The powerful market watchdog blasted some of the companies for promising tens of billions of yuan in subsidies, according to the CCTV report. Alibaba’s two main marketplaces, Tmall and Taobao, and JD.com failed to provide details of the actual subsidies granted by the company and participating brands, the state media outlet reported.

The name-and-shame campaign marks the latest run-in between Chinese regulators and the country’s e-commerce juggernauts. For months, Beijing has sought to curb a race-to-the-bottom competition that’s embroiled some of the country’s biggest companies in a bruising price war that’s eroding profits.

“The move signifies further tightening of regulatory scrutiny,” said Bloomberg Intelligence analyst Robert Lea.

See also: Alibaba bidding US$1.5 bil for Chinese grocer in Meituan fight — Bloomberg

Alibaba’s shares began weakening even before the CCTV report, extending a losing streak that emerged after Bloomberg News reported that China was preparing to spend around two trillion yuan (US$295 billion or $380 billion) over the next five years building data centres across the country. Investors questioned the company’s ability to benefit from China’s huge data-centre buildout, and worried about pricing pressures in the AI token market.

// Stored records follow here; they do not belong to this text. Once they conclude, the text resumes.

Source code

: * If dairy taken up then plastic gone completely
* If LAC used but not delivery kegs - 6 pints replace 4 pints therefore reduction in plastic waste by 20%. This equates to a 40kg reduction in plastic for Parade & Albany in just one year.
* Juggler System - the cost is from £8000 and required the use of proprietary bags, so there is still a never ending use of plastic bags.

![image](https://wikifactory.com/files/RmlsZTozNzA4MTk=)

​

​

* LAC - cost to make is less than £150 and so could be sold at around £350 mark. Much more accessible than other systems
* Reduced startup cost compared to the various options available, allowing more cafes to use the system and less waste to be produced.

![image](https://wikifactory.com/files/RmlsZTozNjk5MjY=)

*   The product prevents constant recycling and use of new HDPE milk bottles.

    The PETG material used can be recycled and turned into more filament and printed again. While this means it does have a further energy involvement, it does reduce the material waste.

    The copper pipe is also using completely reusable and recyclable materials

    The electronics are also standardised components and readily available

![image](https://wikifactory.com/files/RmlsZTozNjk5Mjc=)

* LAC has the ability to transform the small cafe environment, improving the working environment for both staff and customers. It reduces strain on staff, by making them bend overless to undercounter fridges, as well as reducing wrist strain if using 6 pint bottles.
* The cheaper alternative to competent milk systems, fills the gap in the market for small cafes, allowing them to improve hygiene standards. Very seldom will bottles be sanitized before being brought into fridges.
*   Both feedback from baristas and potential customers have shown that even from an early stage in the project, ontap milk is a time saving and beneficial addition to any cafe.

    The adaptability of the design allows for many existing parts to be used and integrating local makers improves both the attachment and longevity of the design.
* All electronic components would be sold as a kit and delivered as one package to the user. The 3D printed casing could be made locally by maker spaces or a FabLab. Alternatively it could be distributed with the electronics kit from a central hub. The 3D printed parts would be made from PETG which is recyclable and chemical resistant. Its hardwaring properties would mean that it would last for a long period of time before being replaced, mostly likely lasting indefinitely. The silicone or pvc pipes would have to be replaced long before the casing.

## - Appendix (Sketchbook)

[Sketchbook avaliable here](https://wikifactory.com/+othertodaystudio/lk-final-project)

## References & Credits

At the same time, local media reported the departure of the head of Alibaba’s Slack-like Dingtalk app, raising questions over a division that’s considered key to the company’s broader AI strategy.

The main selling pressure however stemmed from the regulatory warning. Fear is growing that the internet giants’ price-slashing campaign could force retailers across the country to incur losses, ultimately weighing on the world’s second largest economy. Consumer prices climbed a smaller-than-expected 1.2% in May, a sign of consumer malaise.

See also: China asks big banks to cut down on interbank lending to ease cash glut — Bloomberg

The market watchdog also called out PDD and the e-commerce platforms of TikTok-owner ByteDance and Xiaohongshu for disingenuous promotions during the annual shopping bonanza, CCTV said.